The strategic expansion comes at an opportune time as global digitization across every industry continues to accelerate at an unprecedented pace, which has driven a widening divergence between demand and supply for semiconductors. Foundry is expected to grow into a $100 billion market over the next five years, and much of this projected growth will be driven by demand for new computing technologies such as AI, cloud, 5G and edge computing.

Source: “Where Will Intel Stock Be In 5 Years?

The CHIPS Act, which was recently signed into law by President Biden, also bodes favourably with Intel’s new strategy. Under the CHIPS Act, Intel seeks to benefit from $52 billion in government support aimed at furthering the build-out of U.S. chip production to regain “chip supremacy” lost to Asian markets – specifically China – in recent years.

However, consistent with IFS’ nominal contribution to Intel’s consolidated sales mix, related efforts are still years out from ramping up to scale and making meaningful impact to the company’s near-term underperformance. While we remain optimistic on IDM 2.0 in helping Intel regain market share and engage in profit-sharing from rivals, related efforts are still a long way from fruition, underscoring elevated execution risks ahead.

Mobileye

Mobileye has really been the consistent star of the show for Intel. The chipmaker’s early decision to acquire Mobileye was a prescient move that gave it a first-mover advantage on partaking in accelerating global adoption of advanced driving assistance systems (“ADAS”) and autonomous driving technologies, which are fast-approaching an inflection point:

The global market for autonomous driving technology is expected to grow at a CAGR of 14% up to 28.5% over the next five years, making strong tailwinds for Mobileye. The majority of this growth will be led by the robotaxi sector, which is expected to grow rapidly at a CAGR of 60.7% up to 120.5% through to 2025.

Source: “Where Will Intel Stock Be In 5 Years?

And the subsidiary has yet to disappoint, boasting operating margins that are consistently greater than 40%, alongside continued growth. Mobileye has already expanded its autonomous vehicle testing program from its home base in Israel to some of the busiest and most complex driving environments in the world, including New York City, Detroit, Paris, Munich and Shanghai.

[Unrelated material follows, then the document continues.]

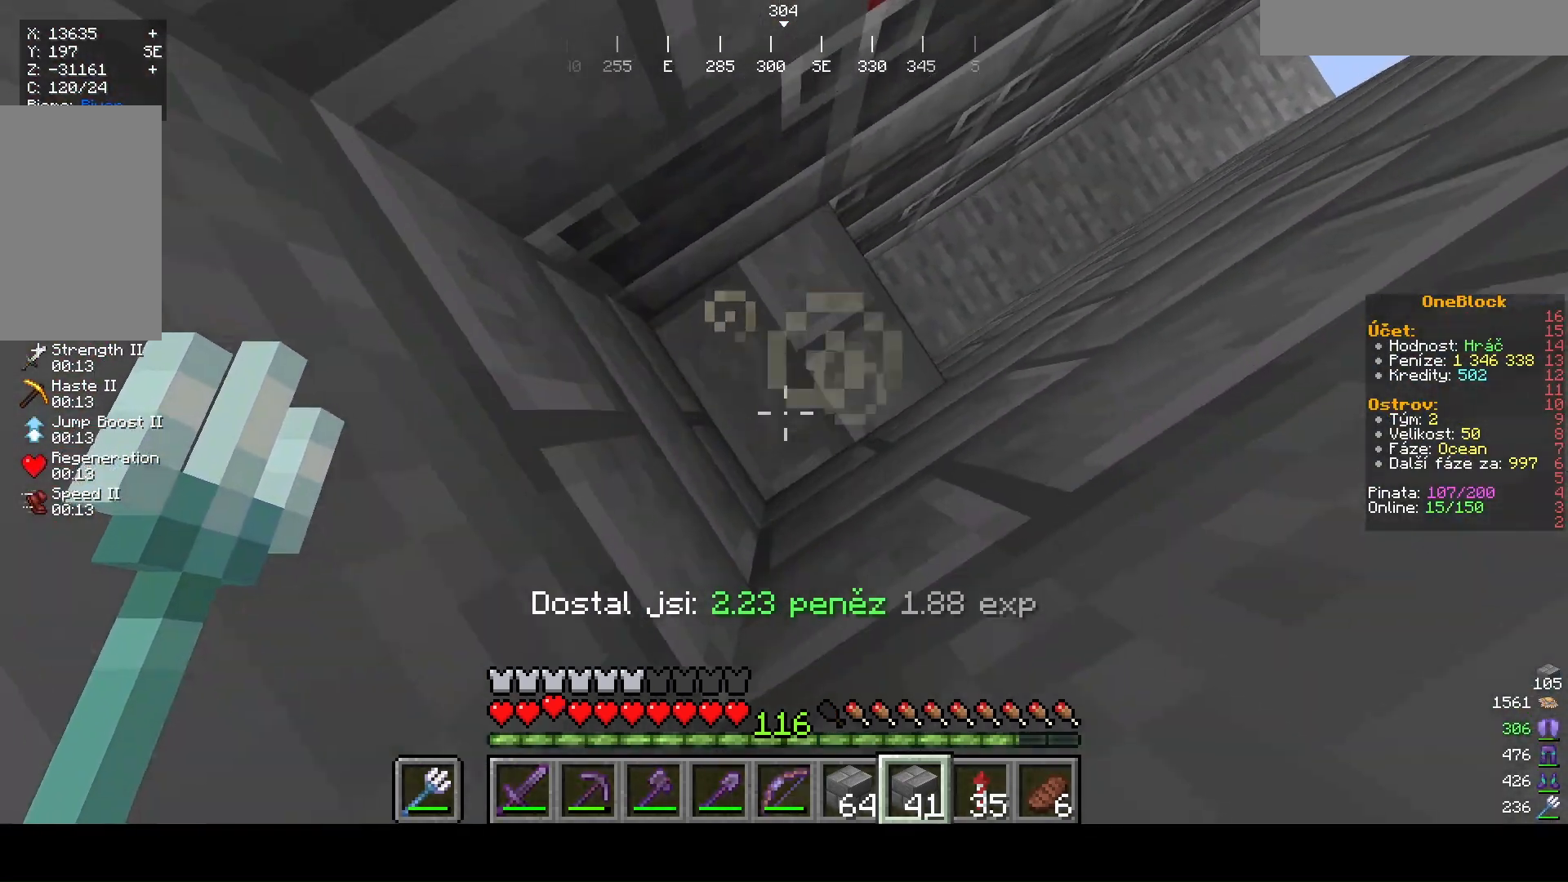
{"keys": [], "mouse": ["right"], "events": []}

Despite the subsidiary’s favourable fundamental progress, the segment’s contribution to Intel’s consolidated performance remains nominal. Instead, the core focus is now on Intel’s upcoming plans for Mobileye’s IPO later this year, which is expected to unlock new value for shareholders. With the TAM for auto chips expected to exceed $100 billion by 2030, Mobileye is well-positioned to capitalize on high-growth opportunities that warrant a higher valuation on a standalone basis over the longer-term as the deployment of its technologies ramp-up.

Final Thoughts

Based on the foregoing analysis, Intel still has a lot of work on its plate before the anticipated optimism on its long-term prospects can be realized. Specifically, CCG, DCAI, and AGX shortfalls will take a while to recover given added pressure from near-term macro headwinds, which slows the respective segments’ ramp trajectory. The biggest downside risk is that these three segments also account for the bulk of Intel’s fundamental performance, foreshadowing continued pressure on its near-term valuation prospects. Meanwhile, segments that are well capitalizing on current market opportunities including NEX, IFS and Mobileye, remain in early stages of growth that will still take some time to ramp-up before making any meaningful contribution to the company’s bottom-line.

For now, Intel still has a lot of work left to do to restore its credibility and investors’ confidence in the company’s ability to hold on to its market leadership. While we believe sustained long-term growth remains on the table for Intel, we caution further volatility ahead on the stock in the near-term as further underperformance in the underlying business awaits.